11-21-2008 09:04 AM
The Lo wortks for you they gather your info find the best program and bank and submit. The UW works for the bank and makes sure that you fit the guidelines based on what the Lo has submitted.
12-21-2012 08:03 AM
When you go into Underwriting, you're no longer really dealing with your Loan Officer much. You'll now be dealing with the Loan Processor, which is basically the Underwriter's aide/agent.
The way that it works, at least for FHA loans, is that the LO (loan officer) takes the information you give them and enters it into their system. The system tells them if it's approved or not, and if approved, with what conditions. This info gets passed along to the underwriting department, where they review the file and can add some additional conditions if they system didn't automatically detect/add them. The LP (loan processor) now contacts you to get those required conditions met. Once you submit the items they asked for, it goes to the UW (underwriter) to review it all and to either approve/deny/or ask for additional information.
As for what conditions they ask for, it really depends on each case. Examples of what we were asked for are:
Bank Statements for past two months for all accounts listed on mortgage application.
Copy of earnest deposit check and evidence that it cleared the bank (copy of bank statement showing it was cashed).
Letter of explanation as to an old address was showing on my credit report. (Was a previous address of mine from years back)
Copy of bankruptcy discharge paper showing discharge was at least 2 years ago.
Signed Form 4506-T (IRS tax return request, so they can get a copy of the tax returns directly from the IRS).

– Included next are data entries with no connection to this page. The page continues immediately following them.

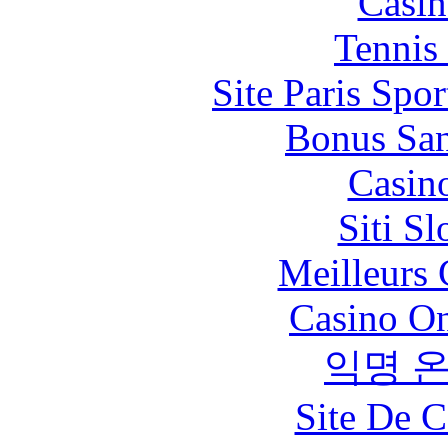
Casin
Tennis 
Site Paris Spor
Bonus San
Casin
Siti S
Meilleurs 
Casino O
익명 
Site De C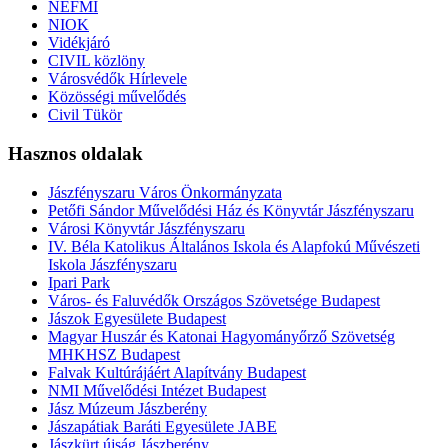
NEFMI
NIOK
Vidékjáró
CIVIL közlöny
Városvédők Hírlevele
Közösségi művelődés
Civil Tükör
Hasznos oldalak
Jászfényszaru Város Önkormányzata
Petőfi Sándor Művelődési Ház és Könyvtár Jászfényszaru
Városi Könyvtár Jászfényszaru
IV. Béla Katolikus Általános Iskola és Alapfokú Művészeti
Iskola Jászfényszaru
Ipari Park
Város- és Faluvédők Országos Szövetsége Budapest
Jászok Egyesülete Budapest
Magyar Huszár és Katonai Hagyományőrző Szövetség
MHKHSZ Budapest
Falvak Kultúrájáért Alapítvány Budapest
NMI Művelődési Intézet Budapest
Jász Múzeum Jászberény
Jászapátiak Baráti Egyesülete JABE
Jászkürt újság Jászberény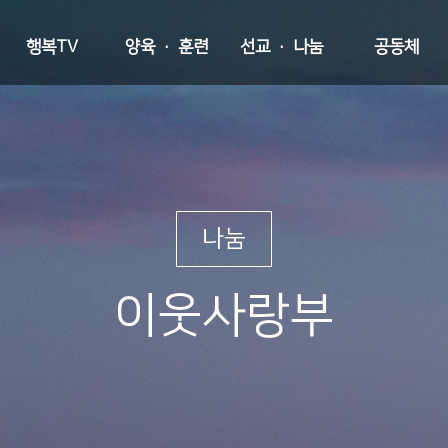
행복TV
양육 · 훈련
선교 · 나눔
공동체
나눔
이웃사랑부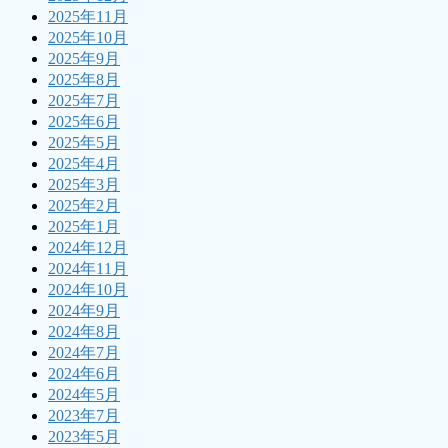
2025年11月
2025年10月
2025年9月
2025年8月
2025年7月
2025年6月
2025年5月
2025年4月
2025年3月
2025年2月
2025年1月
2024年12月
2024年11月
2024年10月
2024年9月
2024年8月
2024年7月
2024年6月
2024年5月
2023年7月
2023年5月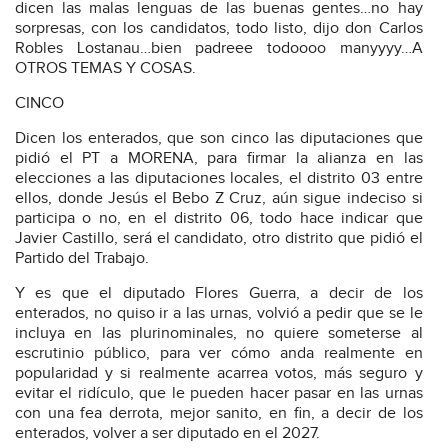
dicen las malas lenguas de las buenas gentes…no hay
sorpresas, con los candidatos, todo listo, dijo don Carlos
Robles Lostanau…bien padreee todoooo manyyyy…A
OTROS TEMAS Y COSAS.
CINCO
Dicen los enterados, que son cinco las diputaciones que
pidió el PT a MORENA, para firmar la alianza en las
elecciones a las diputaciones locales, el distrito 03 entre
ellos, donde Jesús el Bebo Z Cruz, aún sigue indeciso si
participa o no, en el distrito 06, todo hace indicar que
Javier Castillo, será el candidato, otro distrito que pidió el
Partido del Trabajo.
Y es que el diputado Flores Guerra, a decir de los
enterados, no quiso ir a las urnas, volvió a pedir que se le
incluya en las plurinominales, no quiere someterse al
escrutinio público, para ver cómo anda realmente en
popularidad y si realmente acarrea votos, más seguro y
evitar el ridículo, que le pueden hacer pasar en las urnas
con una fea derrota, mejor sanito, en fin, a decir de los
enterados, volver a ser diputado en el 2027.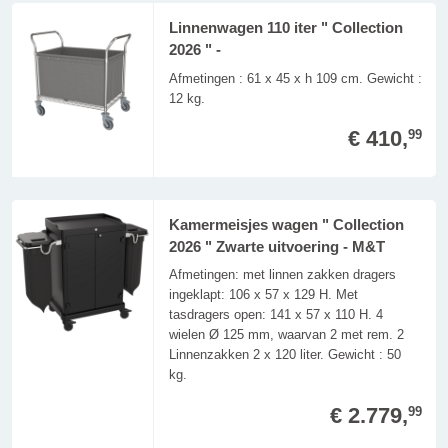
Linnenwagen 110 iter " Collection
2026 " -
Afmetingen : 61 x 45 x h 109 cm. Gewicht :
12 kg.
€ 410,
99
Kamermeisjes wagen " Collection
2026 " Zwarte uitvoering - M&T
Afmetingen: met linnen zakken dragers
ingeklapt: 106 x 57 x 129 H. Met
tasdragers open: 141 x 57 x 110 H. 4
wielen Ø 125 mm, waarvan 2 met rem. 2
Linnenzakken 2 x 120 liter. Gewicht : 50
kg.
€ 2.779,
99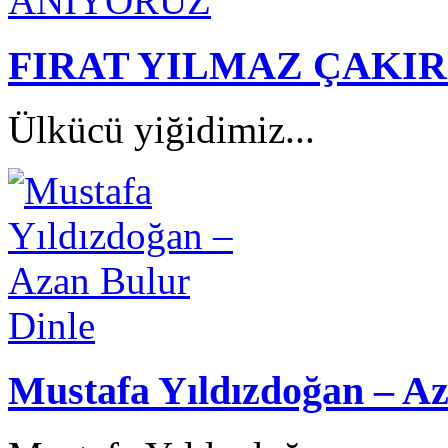
FIRAT YILMAZ ÇAKI
Ülkücü yiğidimiz...
Mustafa Yıldızdoğan – Az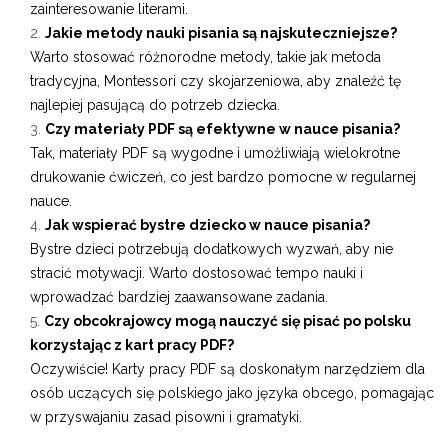
zainteresowanie literami.
Jakie metody nauki pisania są najskuteczniejsze?
Warto stosować różnorodne metody, takie jak metoda
tradycyjna, Montessori czy skojarzeniowa, aby znaleźć tę
najlepiej pasującą do potrzeb dziecka.
Czy materiały PDF są efektywne w nauce pisania?
Tak, materiały PDF są wygodne i umożliwiają wielokrotne
drukowanie ćwiczeń, co jest bardzo pomocne w regularnej
nauce.
Jak wspierać bystre dziecko w nauce pisania?
Bystre dzieci potrzebują dodatkowych wyzwań, aby nie
stracić motywacji. Warto dostosować tempo nauki i
wprowadzać bardziej zaawansowane zadania.
Czy obcokrajowcy mogą nauczyć się pisać po polsku
korzystając z kart pracy PDF?
Oczywiście! Karty pracy PDF są doskonałym narzędziem dla
osób uczących się polskiego jako języka obcego, pomagając
w przyswajaniu zasad pisowni i gramatyki.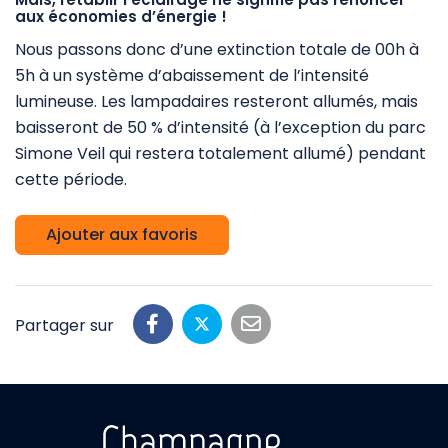
aux économies d’énergie !
Nous passons donc d’une extinction totale de 00h à
5h à un système d’abaissement de l’intensité
lumineuse. Les lampadaires resteront allumés, mais
baisseront de 50 % d’intensité (à l’exception du parc
Simone Veil qui restera totalement allumé) pendant
cette période.
Ajouter aux favoris
Partager sur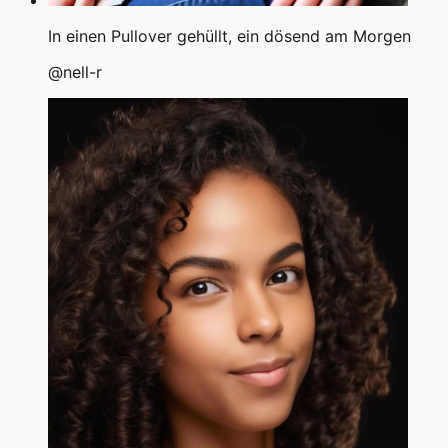
In einen Pullover gehüllt, ein dösend am Morgen
@
nell-r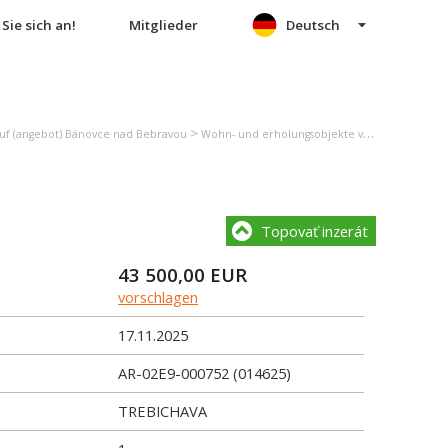
Sie sich an!
Mitglieder
Deutsch
>
uf (angebot) Bánovce nad Bebravou
Wohn- und erholungsobjekte verkauf (angebot) Trebichava
Topovať inzerát
43 500,00
EUR
vorschlagen
17.11.2025
AR-02E9-000752 (014625)
TREBICHAVA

Copy of Social Security card.
Copy of federal issued ID.
Letter explaining a couple recent credit inquiries on my credit report.

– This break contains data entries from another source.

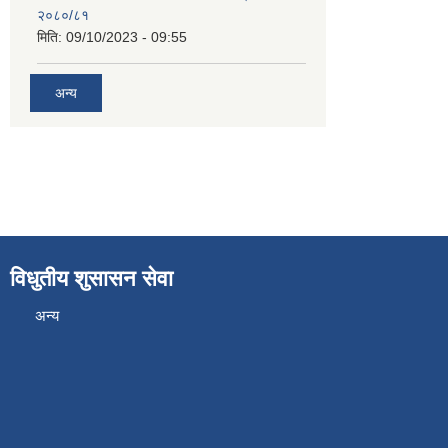
२०८०/८१
मिति:
09/10/2023 - 09:55
अन्य
विधुतीय शुसासन सेवा
अन्य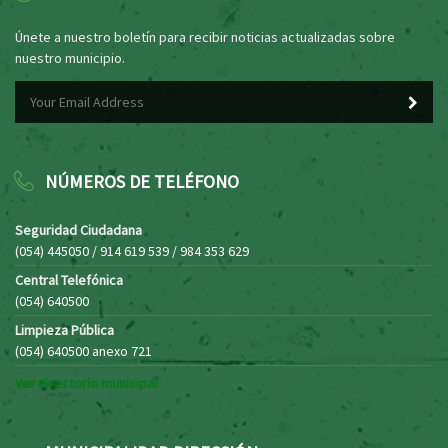
Únete a nuestro boletín para recibir noticias actualizadas sobre
nuestro municipio.
NÚMEROS DE TELÉFONO
Seguridad Ciudadana
(054) 445050 / 914 619 539 / 984 353 629
Central Telefónica
(054) 640500
Limpieza Pública
(054) 640500 anexo 721
Ver directorio municipal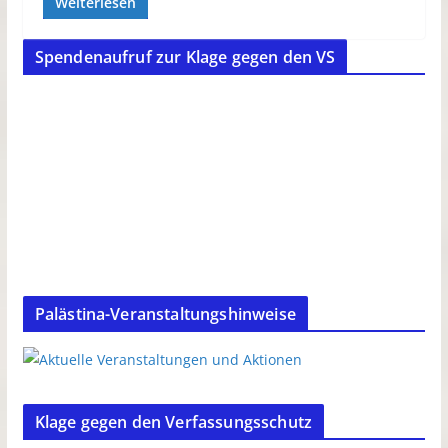
Weiterlesen
Spendenaufruf zur Klage gegen den VS
Palästina-Veranstaltungshinweise
Klage gegen den Verfassungsschutz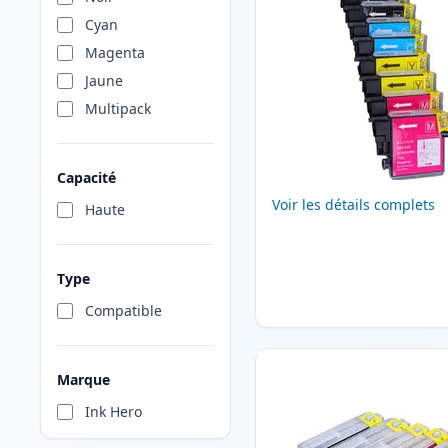
Cyan
Magenta
Jaune
Multipack
Capacité
Voir les détails complets
Haute
Type
Compatible
Marque
Ink Hero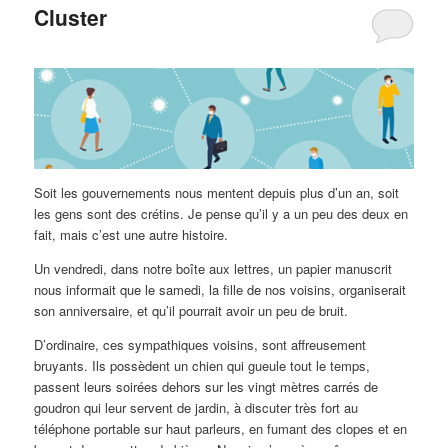
Cluster
Soit les gouvernements nous mentent depuis plus d’un an, soit
les gens sont des crétins. Je pense qu’il y a un peu des deux en
fait, mais c’est une autre histoire.
Un vendredi, dans notre boîte aux lettres, un papier manuscrit
nous informait que le samedi, la fille de nos voisins, organiserait
son anniversaire, et qu’il pourrait avoir un peu de bruit.
D’ordinaire, ces sympathiques voisins, sont affreusement
bruyants. Ils possèdent un chien qui gueule tout le temps,
passent leurs soirées dehors sur les vingt mètres carrés de
goudron qui leur servent de jardin, à discuter très fort au
téléphone portable sur haut parleurs, en fumant des clopes et en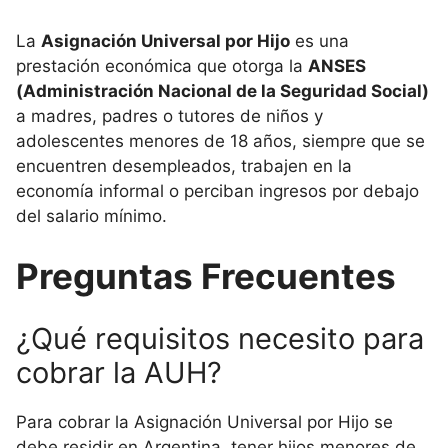
La
Asignación Universal por Hijo
es una
prestación económica que otorga la
ANSES
(Administración Nacional de la Seguridad Social)
a madres, padres o tutores de niños y
adolescentes menores de 18 años, siempre que se
encuentren desempleados, trabajen en la
economía informal o perciban ingresos por debajo
del salario mínimo.
Preguntas Frecuentes
¿Qué requisitos necesito para
cobrar la AUH?
Para cobrar la Asignación Universal por Hijo se
debe residir en Argentina, tener hijos menores de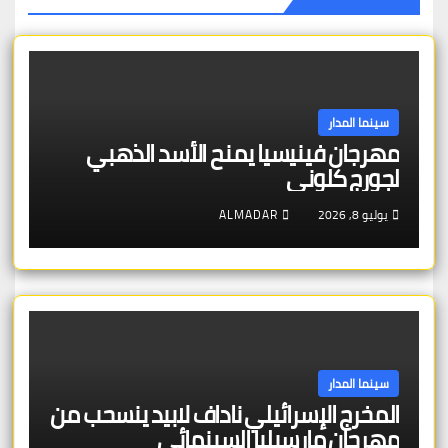
سينما المدار
مهرجان فينيسيا يمنح الأسد الذهبي
لجورج كلوني
يوليو 8, 2026
ALMADAR
سينما المدار
المخرج الإسرائيلي ناداف لابيد ينسحب من
مهرجان مارسيليا السينمائي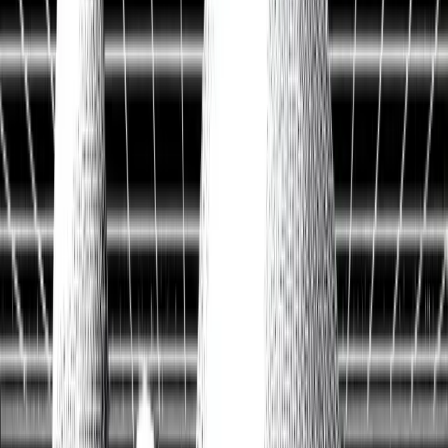
Historische Daten
<10ms
API-Latenz
Kostenlos Aktien analysieren
Data API entdecken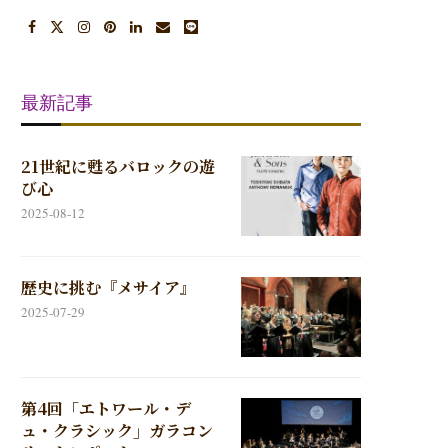
最新記事
21世紀に甦るバロックの遊
び心
2025-08-12
歴史に挑む『メサイア』
2025-07-29
第4回「エトワール・デ
ュ・クラシック」ガラコン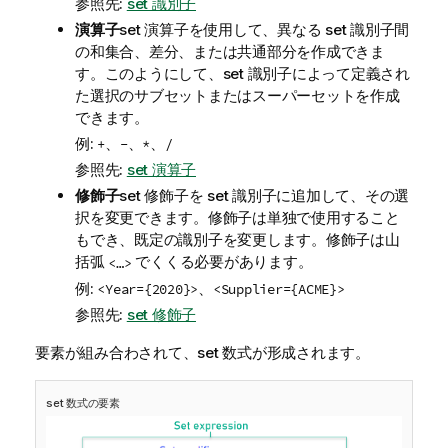
参照先:
set 識別子
演算子
set 演算子を使用して、異なる set 識別子間
の和集合、差分、または共通部分を作成できま
す。このようにして、set 識別子によって定義され
た選択のサブセットまたはスーパーセットを作成
できます。
例:
、
、
、
+
-
*
/
参照先:
set 演算子
修飾子
set 修飾子を set 識別子に追加して、その選
択を変更できます。修飾子は単独で使用すること
もでき、既定の識別子を変更します。修飾子は山
括弧
でくくる必要があります。
<…>
例:
、
<Year={2020}>
<Supplier={ACME}>
参照先:
set 修飾子
要素が組み合わされて、set 数式が形成されます。
set 数式の要素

Thats pretty much it. Had to get all that together and send it to them, and now they are reviewing it all. It's pretty straight forward, the part that sucks is waiting and waiting to hear back, especially if you are in a situation where you have to close in 30 days.
As for what do they look for on checking statements, they are looking for large non-income deposits and for NSF (insufficient funds) fees. Any large deposits have to be sourced, meaning you have to prove where they came from, there has to be a paper trail. You can't just say "Well, I had this cash under my mattress and decided to deposit it".